Activist hedge fund Elliott Management has acquired a $1.9 billion stake in Southwest Airlines and is advocating for leadership changes within the company. In a letter and presentation, Elliott expressed its intention to replace Southwest CEO Bob Jordan and chair Gary Kelly with external candidates. The fund believes that Southwest, once considered a “best-in-class” airline, has now become one of the industry’s underperformers.

Elliott’s substantial stake in Southwest makes it one of the airline’s largest shareholders. The fund plans to explore all available options to bring about the necessary leadership changes it deems essential for Southwest’s success. Elliott is urging the airline to immediately announce a transition in CEO and chair positions, citing Jordan and Kelly’s oversight of a period marked by significant underperformance.

Following Elliott’s announcement, Southwest’s shares rose by approximately 7% in premarket trading.
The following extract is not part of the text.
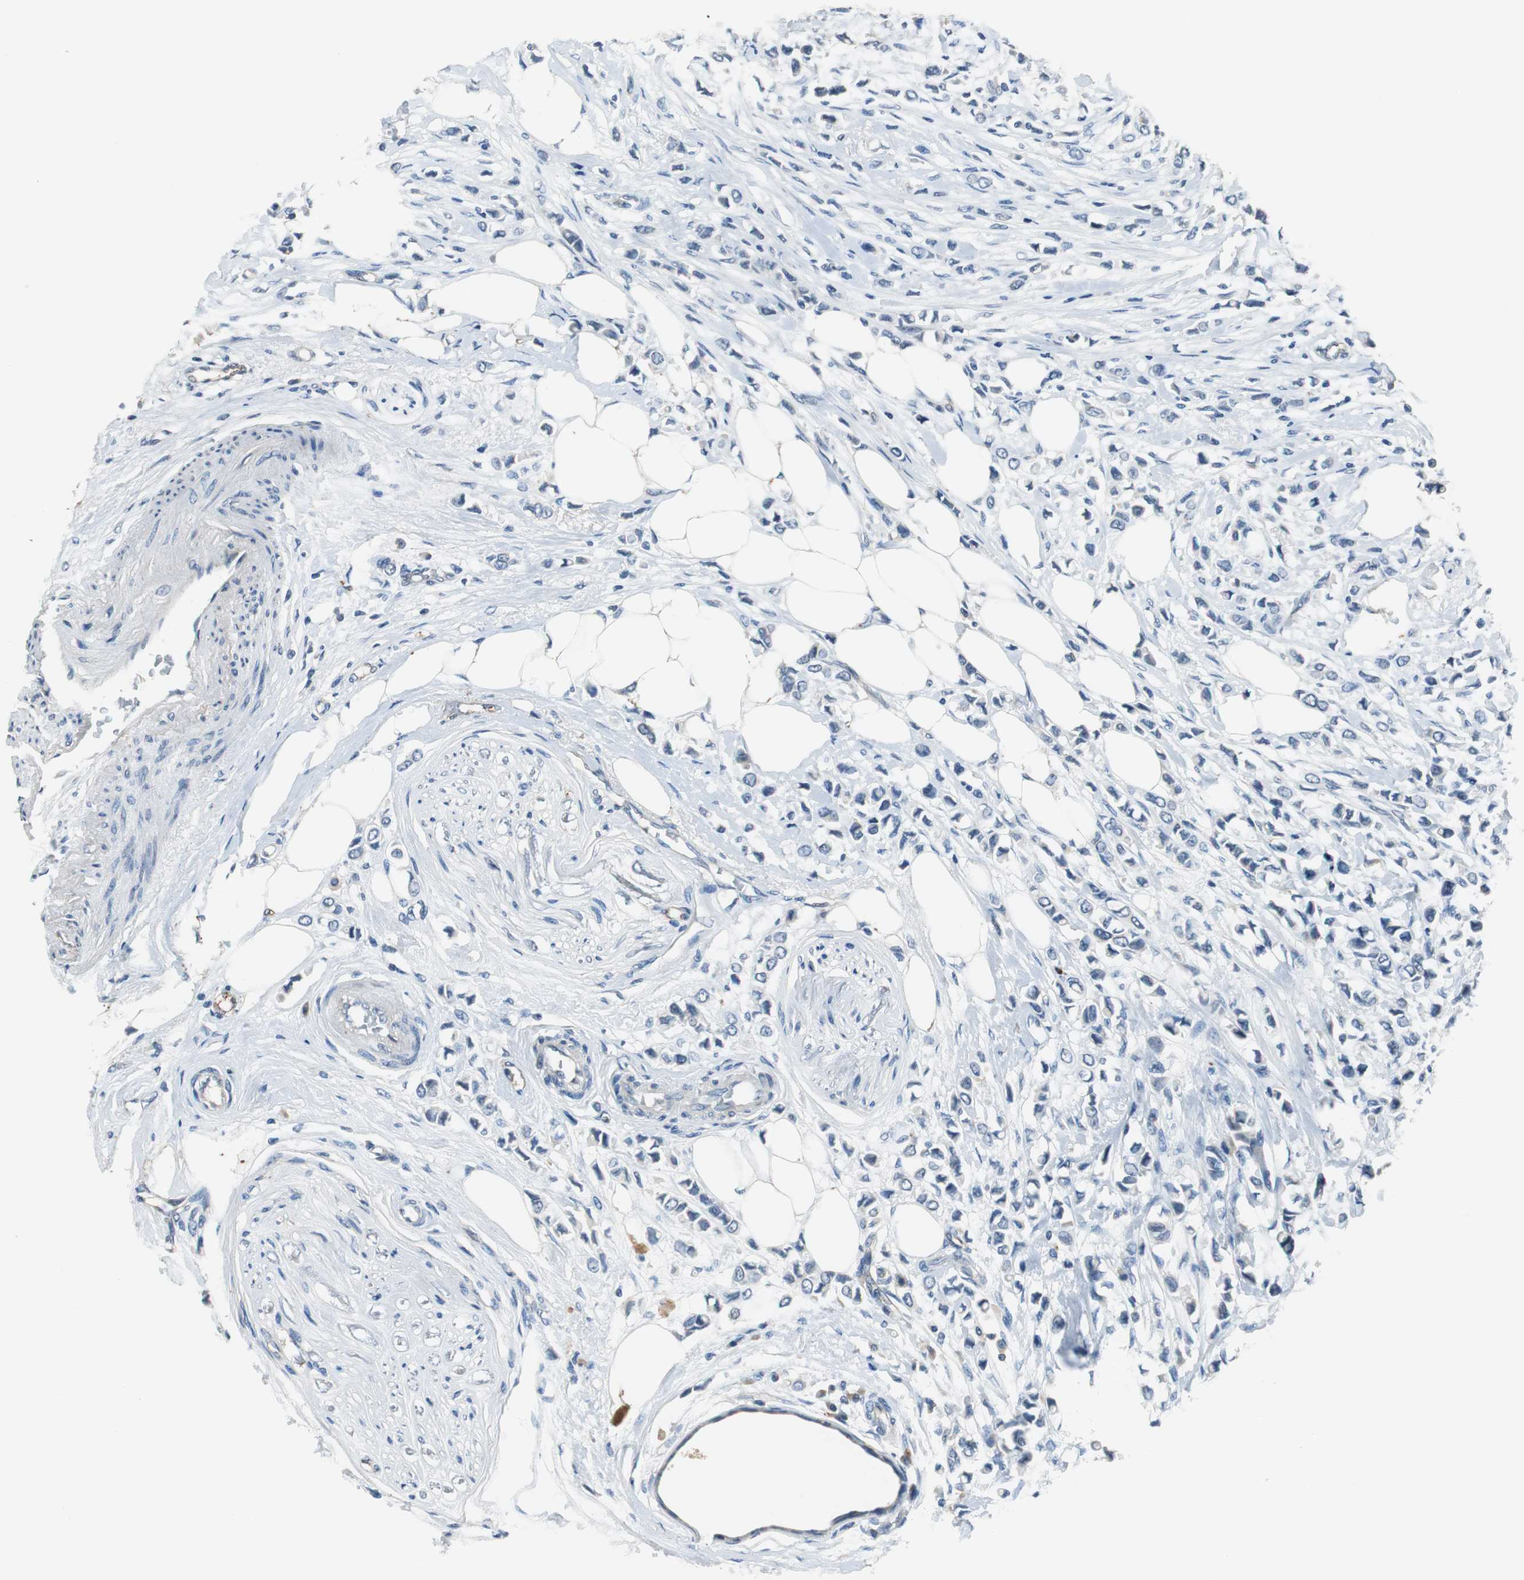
{"staining": {"intensity": "negative", "quantity": "none", "location": "none"}, "tissue": "breast cancer", "cell_type": "Tumor cells", "image_type": "cancer", "snomed": [{"axis": "morphology", "description": "Lobular carcinoma"}, {"axis": "topography", "description": "Breast"}], "caption": "Human breast lobular carcinoma stained for a protein using immunohistochemistry displays no expression in tumor cells.", "gene": "MTIF2", "patient": {"sex": "female", "age": 51}}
As of Friday’s close, the company had a market capitalization of $16.6 billion.

To support its case for change, Elliott conducted an 18-month research period during which it consulted numerous former Southwest employees. The fund also engaged with shareholders and surveyed over 2,000 flyers to gain insights into why consumers prefer Southwest over other airlines.
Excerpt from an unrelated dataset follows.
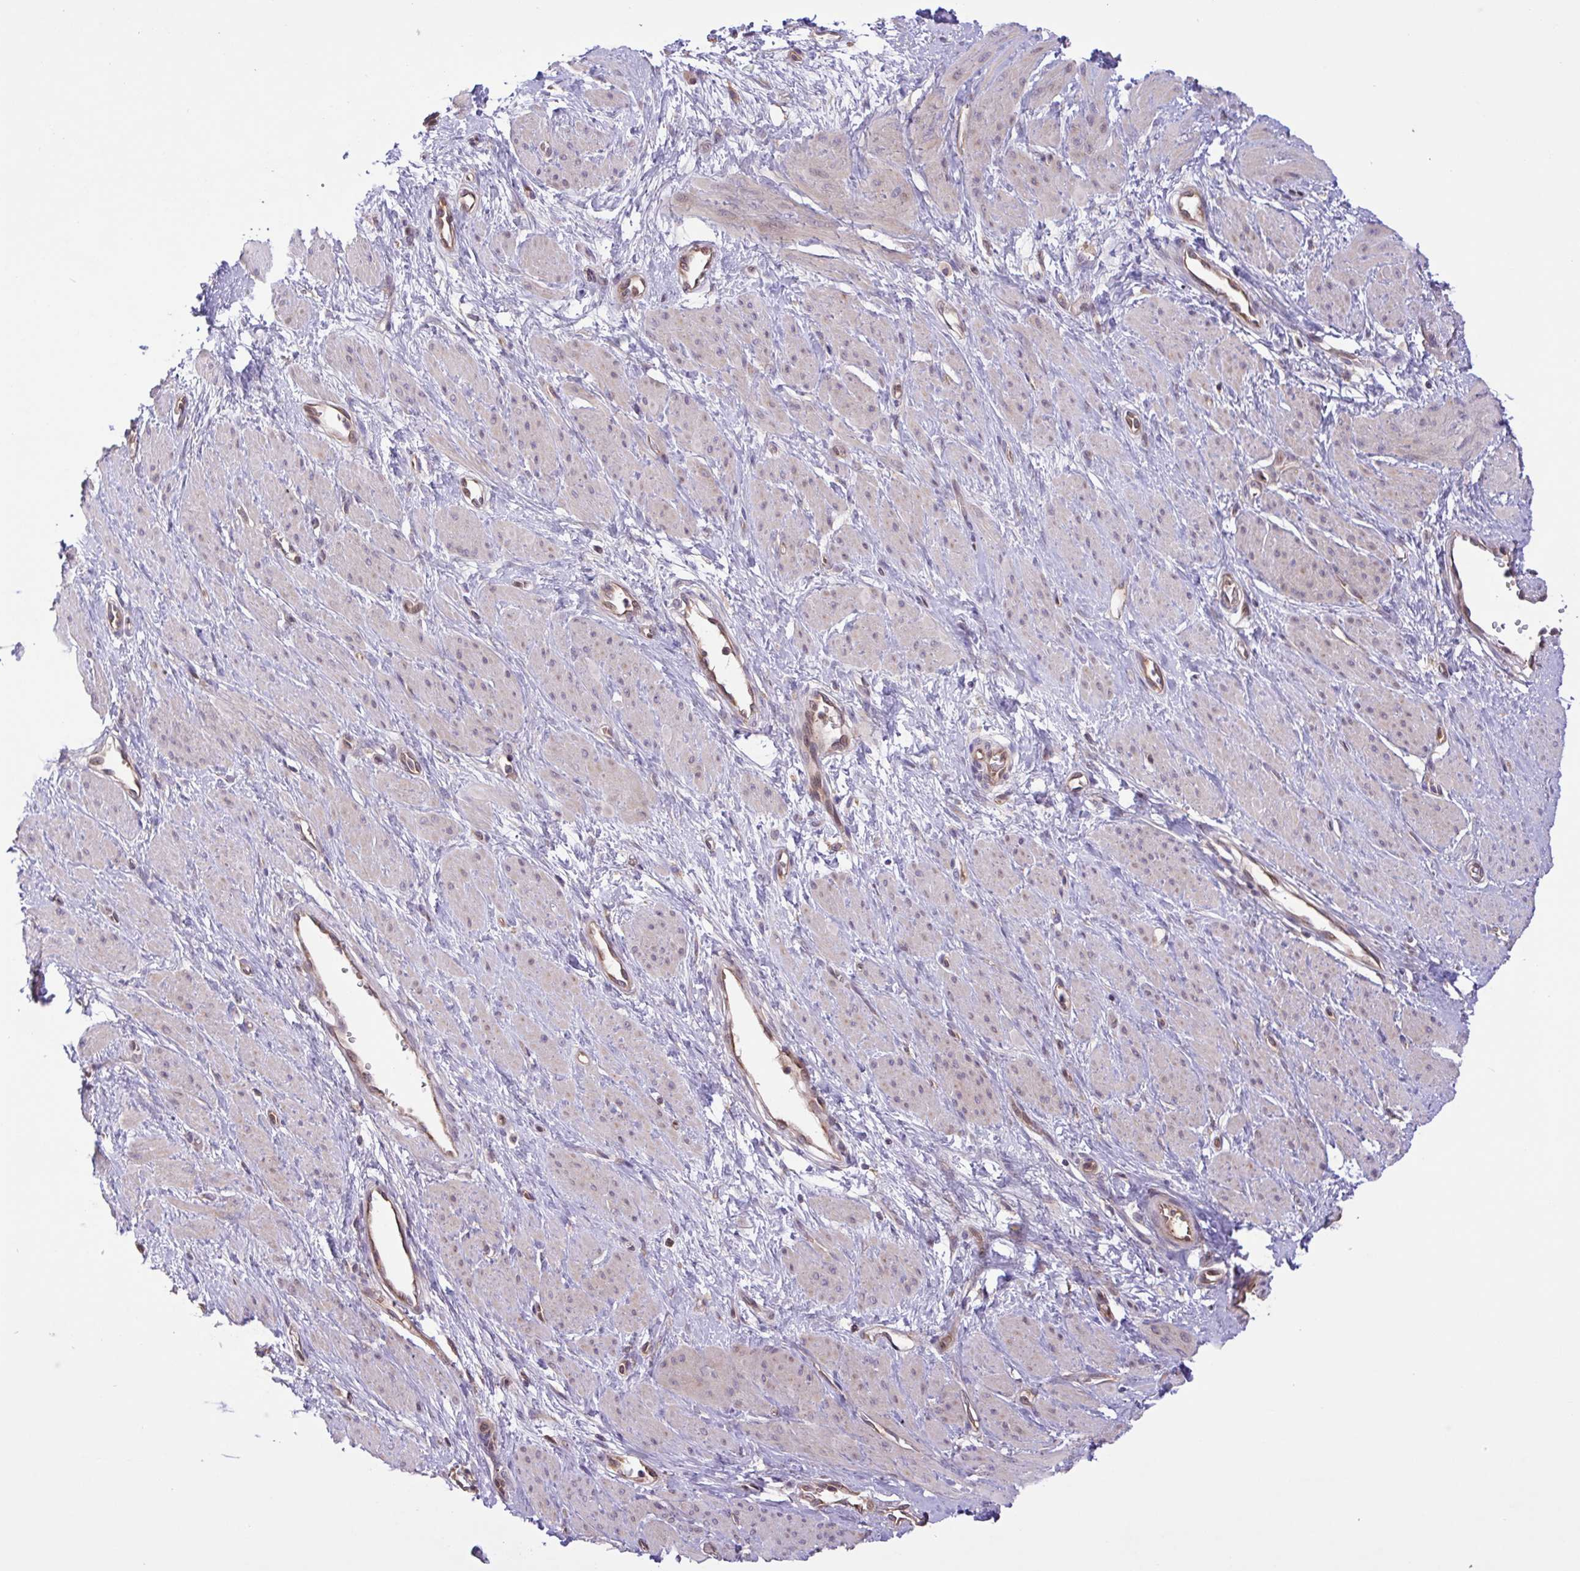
{"staining": {"intensity": "weak", "quantity": "<25%", "location": "cytoplasmic/membranous"}, "tissue": "smooth muscle", "cell_type": "Smooth muscle cells", "image_type": "normal", "snomed": [{"axis": "morphology", "description": "Normal tissue, NOS"}, {"axis": "topography", "description": "Smooth muscle"}, {"axis": "topography", "description": "Uterus"}], "caption": "IHC of benign smooth muscle reveals no positivity in smooth muscle cells.", "gene": "INTS10", "patient": {"sex": "female", "age": 39}}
Southwest has faced challenges such as delays in receiving new 737 Max planes from Boeing, which are exclusively used by the carrier. Additionally, the airline has had to adapt to shifting travel demand patterns in the aftermath of the pandemic. In response, Southwest’s leadership is exploring new strategies to generate revenue and better compete with rivals that offer more perks and products to travelers.

Jordan, who took over as CEO from Kelly in February 2022 after a long tenure with the airline, revealed in an interview with CNBC that Southwest is considering abandoning its single class of airplane seating and its traditional boarding method. The airline also experienced significant disruptions during the holiday season in 2022, resulting in over $1 billion in losses. Southwest had to swiftly address the issues and make improvements to its internal staff scheduling software in order to regain the trust of customers.

Over the past three years, Southwest’s shares have declined by over 50%, coinciding with a resurgence in travel demand, particularly for domestic trips. In contrast, Delta Air Lines’ shares have risen by approximately 10% during the same period, while United Airlines’ shares have experienced a decline of around 7%.

Elliott Management has a track record of advocating for leadership changes in various companies. For example, the fund successfully campaigned for leadership changes at Crown Castle in 2022 and reached a settlement agreement with automotive parts supplier Sensata earlier this year. More recently, Elliott acquired a $2.5 billion stake in semiconductor firm Texas Instruments, a $2 billion stake in Japanese conglomerate SoftBank, and a $1 billion stake in mining concern Anglo American.

In conclusion, Elliott Management’s acquisition of a significant stake in Southwest Airlines signifies its commitment to effecting leadership changes within the company. With Southwest experiencing underperformance compared to its competitors, Elliott believes that new leadership is necessary to steer the airline back on track. As Southwest faces challenges in the form of delayed plane deliveries and changing travel demand patterns, it is crucial for the company to adapt and find innovative ways to generate revenue and improve its competitiveness.